One such lad was Rolf Siegenthaler, who I was privileged to meet at the 2004 Knabenschiessen. He later would command a division of mountain troops, and eventually became head of the Zurich Shooting Association (Schützengesellschaft der Stadt Zürich), which sponsors the Knabenschiessen.
One of the 4,046 boy competitors. Notice the shell catcher over the ejection port, left hand gripping the lower portion of skeleton shoulder stock, and sight instruction sheet on floor.

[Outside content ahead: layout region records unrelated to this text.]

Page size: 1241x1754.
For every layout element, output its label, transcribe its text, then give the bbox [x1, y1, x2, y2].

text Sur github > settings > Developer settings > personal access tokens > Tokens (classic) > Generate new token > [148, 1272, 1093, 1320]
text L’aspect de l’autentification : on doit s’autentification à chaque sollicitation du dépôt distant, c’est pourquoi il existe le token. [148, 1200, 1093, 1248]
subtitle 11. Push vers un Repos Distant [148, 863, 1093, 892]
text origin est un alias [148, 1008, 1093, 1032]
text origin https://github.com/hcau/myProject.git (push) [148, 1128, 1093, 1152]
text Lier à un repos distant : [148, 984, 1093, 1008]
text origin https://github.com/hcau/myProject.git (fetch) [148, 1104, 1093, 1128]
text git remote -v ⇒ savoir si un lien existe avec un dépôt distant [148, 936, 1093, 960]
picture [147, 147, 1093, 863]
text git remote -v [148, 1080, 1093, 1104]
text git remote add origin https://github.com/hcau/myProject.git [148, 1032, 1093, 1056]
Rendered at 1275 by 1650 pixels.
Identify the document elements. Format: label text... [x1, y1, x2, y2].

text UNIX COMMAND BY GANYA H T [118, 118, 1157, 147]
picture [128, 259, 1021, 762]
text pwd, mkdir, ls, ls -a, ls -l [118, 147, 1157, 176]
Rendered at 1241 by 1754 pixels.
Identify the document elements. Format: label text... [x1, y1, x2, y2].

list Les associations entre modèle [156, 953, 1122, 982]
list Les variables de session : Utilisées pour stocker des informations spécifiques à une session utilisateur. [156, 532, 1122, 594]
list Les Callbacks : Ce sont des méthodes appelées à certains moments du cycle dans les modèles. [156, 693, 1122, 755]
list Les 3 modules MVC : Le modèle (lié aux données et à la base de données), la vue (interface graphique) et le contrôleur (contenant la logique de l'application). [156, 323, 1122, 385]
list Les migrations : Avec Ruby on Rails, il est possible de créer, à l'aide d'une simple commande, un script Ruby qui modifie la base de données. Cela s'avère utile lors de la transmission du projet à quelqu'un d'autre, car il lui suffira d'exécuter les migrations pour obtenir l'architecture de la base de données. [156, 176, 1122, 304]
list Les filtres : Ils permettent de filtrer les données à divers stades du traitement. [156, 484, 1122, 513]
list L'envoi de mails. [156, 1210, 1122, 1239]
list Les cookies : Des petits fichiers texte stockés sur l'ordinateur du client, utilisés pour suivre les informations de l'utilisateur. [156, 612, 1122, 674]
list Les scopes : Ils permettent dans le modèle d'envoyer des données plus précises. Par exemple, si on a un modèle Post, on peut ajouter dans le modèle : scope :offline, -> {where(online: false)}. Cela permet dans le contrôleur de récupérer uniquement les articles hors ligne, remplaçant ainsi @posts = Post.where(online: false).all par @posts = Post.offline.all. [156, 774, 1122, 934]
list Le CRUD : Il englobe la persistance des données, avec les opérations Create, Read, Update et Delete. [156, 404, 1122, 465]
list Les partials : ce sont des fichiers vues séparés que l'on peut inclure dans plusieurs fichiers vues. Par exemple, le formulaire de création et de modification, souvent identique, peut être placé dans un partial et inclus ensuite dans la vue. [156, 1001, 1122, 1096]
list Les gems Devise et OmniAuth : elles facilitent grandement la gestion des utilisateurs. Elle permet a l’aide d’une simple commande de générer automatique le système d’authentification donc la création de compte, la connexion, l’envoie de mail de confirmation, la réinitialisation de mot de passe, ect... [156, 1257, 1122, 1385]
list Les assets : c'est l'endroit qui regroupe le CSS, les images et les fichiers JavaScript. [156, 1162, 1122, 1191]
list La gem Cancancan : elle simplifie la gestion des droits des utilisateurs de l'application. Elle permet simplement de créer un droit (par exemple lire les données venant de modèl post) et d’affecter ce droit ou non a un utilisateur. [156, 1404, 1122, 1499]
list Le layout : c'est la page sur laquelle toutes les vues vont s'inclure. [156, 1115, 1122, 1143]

Hoher Stellenwert auch auf nationaler Ebene
In the morning after the Knabenschiessen, a picture of young Fabienne flanked by Zurich politicians appeared in Neue Zürcher Zeitung, Switzerland’s most important newspaper. Another paper, the Tages Anzeiger, featured Fabienne in color on the front page.
Can you imagine the New York Times publishing an account of a 13-year old girl who won the City’s military rifle competition, being congratulated by the mayor? Not today, but a century ago the U.S. President did so. None other than Teddy Roosevelt congratulated the New York schoolboy who was the best rifle shot of the year. His message was reprinted in Why School Boys Should Be Taught to Shoot? (1907), by Gen. George Wingate, head of the N.Y. Public Schools Athletic League and NRA founder. Wingate had occasion to note: “Switzerland has no regular army, but depends for her defence on her riflemen.”
Zurich’s youngsters who shoot military rifles have a lesson to teach India and indeed the world. It is a lesson of peace, family values, and responsibility, while gaining the ability to defend oneself and one’s community from aggression. As was well known to America’s Founders, who were enamored of the Swiss model, teaching the young to shoot is both a civic virtue and a wonderful sport.